In this demonstration of divine and redeeming providence, God had to deal with poor, blind, earthly creatures who had lost all sense of heavenly things. Even so, the wisdom of God must often humanize itself, as it were, and God must condescend to speak of Himself after the manner of men. He must speak of His eyes, His ears, His hands, His nose, and so on, because the earthly creature, the mere natural man, could in no other way be brought to an awareness of what God is to him.
But now, all these actions of Providence were only for the sake of something higher - the salvation of man and his reunion with God through Christ. Meanwhile, the mystery of God in man, and man in God, still lay hidden. Pentecost was the only thing that took away all the veils and showed the kingdom of God as it was in itself. It set man again under the direct, essential operation of God, which had given birth to a holy Adam in Paradise. Types and shadows ended because the substance of them was found. The cloven tongues of fire put an end to them by opening the spiritual eyes that Adam had closed up, by unstopping the spiritual ears that he had filled with clay, and by making his dumb sons to speak with new tongues.
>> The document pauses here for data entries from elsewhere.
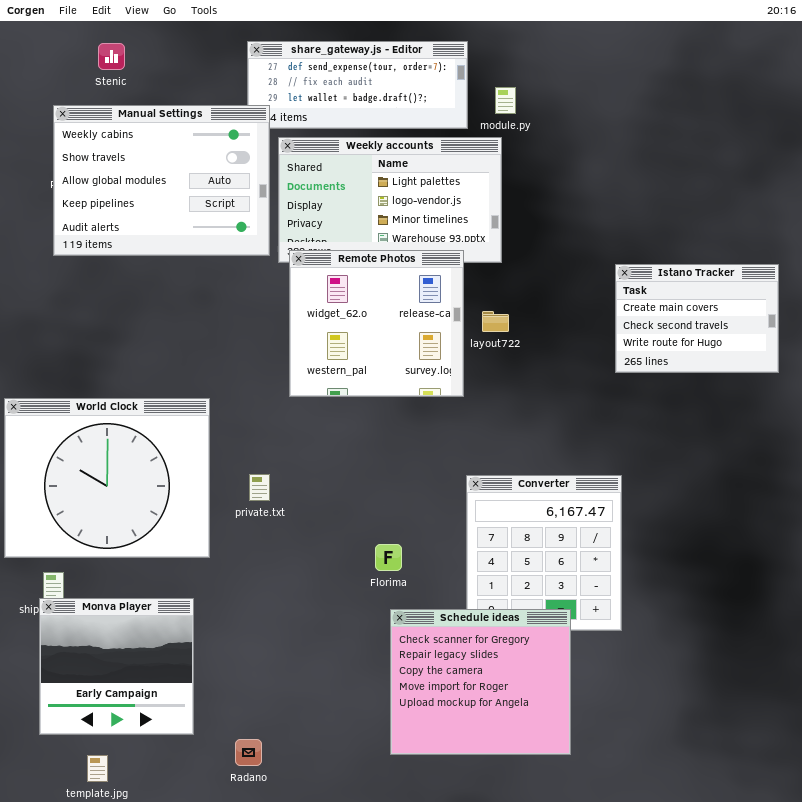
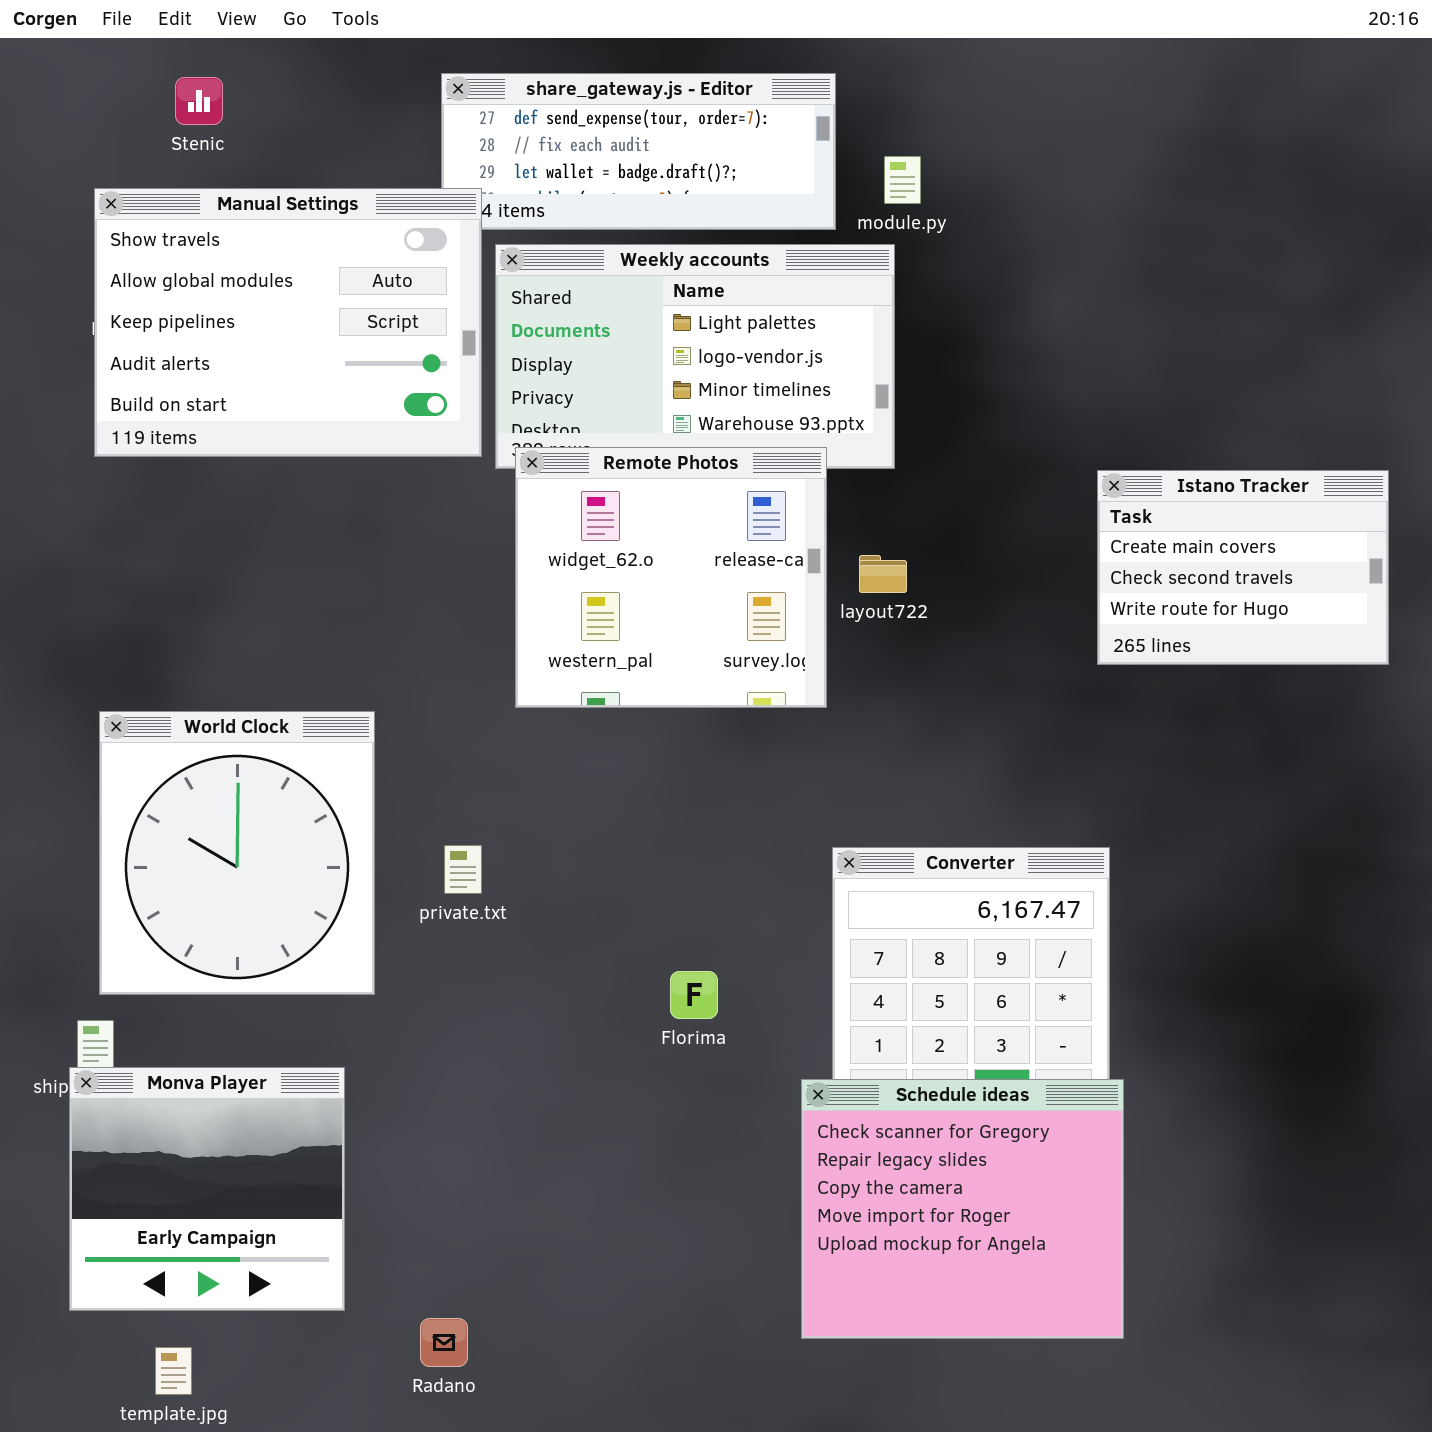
Manual Settings: [53,105,270,256] -> [94,188,482,457], scrolled down 1 row
World Clock: [4,398,210,558] -> [99,711,375,995], resized
Schedule ideas: [390,609,571,755] -> [801,1079,1124,1339], moved

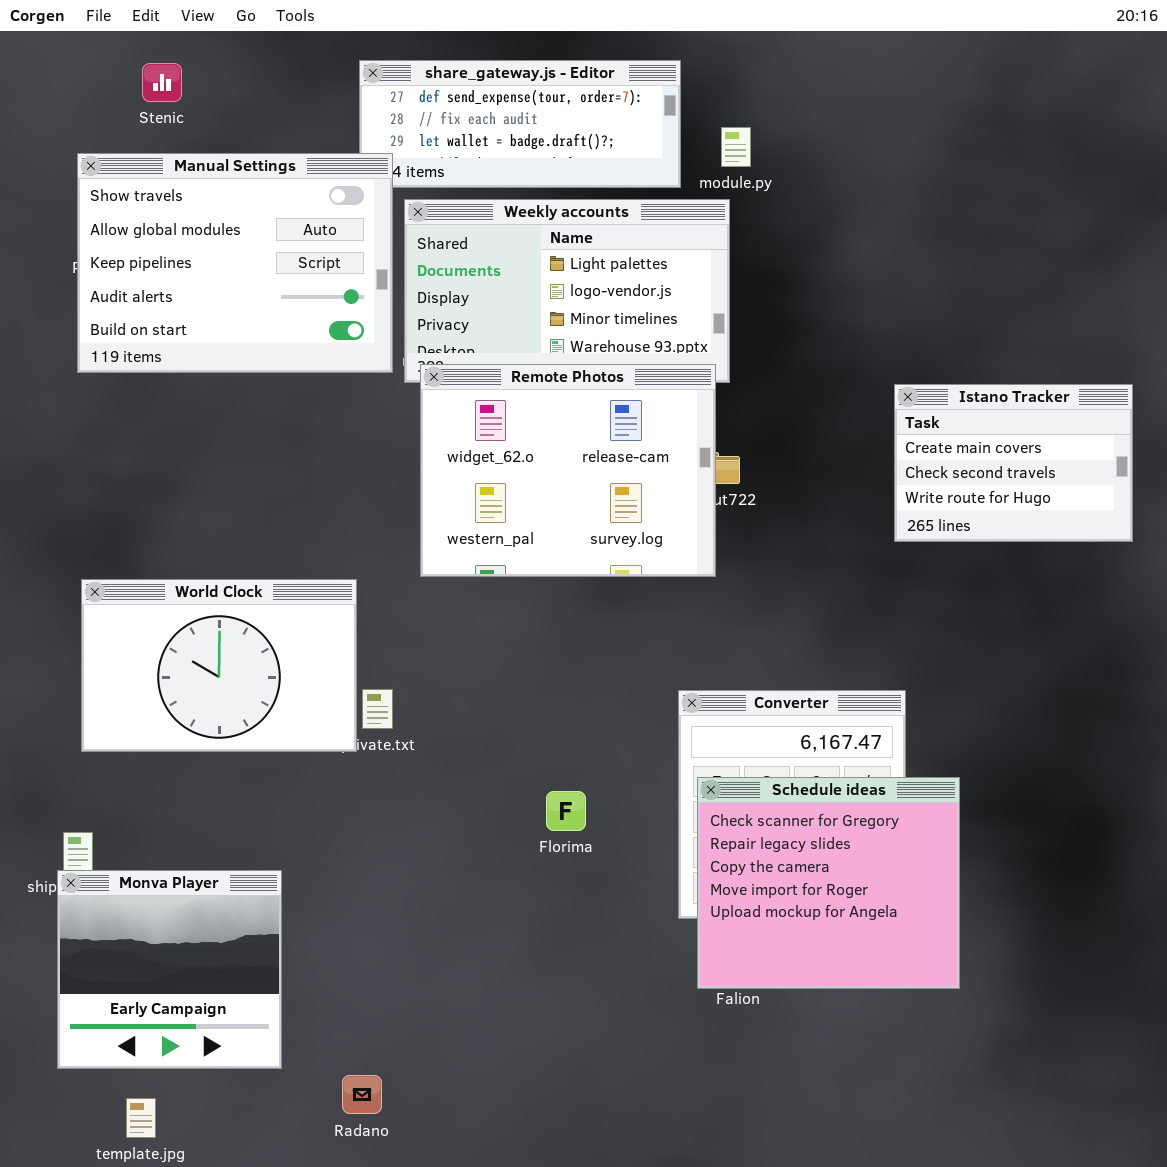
Remote Photos: [515,447,827,708] -> [420,364,716,577], resized
World Clock: [99,711,375,995] -> [81,579,357,752], resized
Schedule ideas: [801,1079,1124,1339] -> [697,777,960,989], moved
And what did they say when they spoke with new tongues? They said that all old things are gone, that a new heaven and a new earth are coming forth, and that God Himself has been manifested in the flesh of men, who are not all taught by God Himself. And what are they taught? The same thing that Adam was taught in his first created life in God, namely, that the direct essential operation of Father, Son, and Holy Spirit is henceforth the birth-right of all who become true disciples of Christ. And so, the old creation and the fall of man ended, because God was manifested in the flesh, dying in and for the world and coming again in the Spirit, to be the life and light of all the sons of Adam.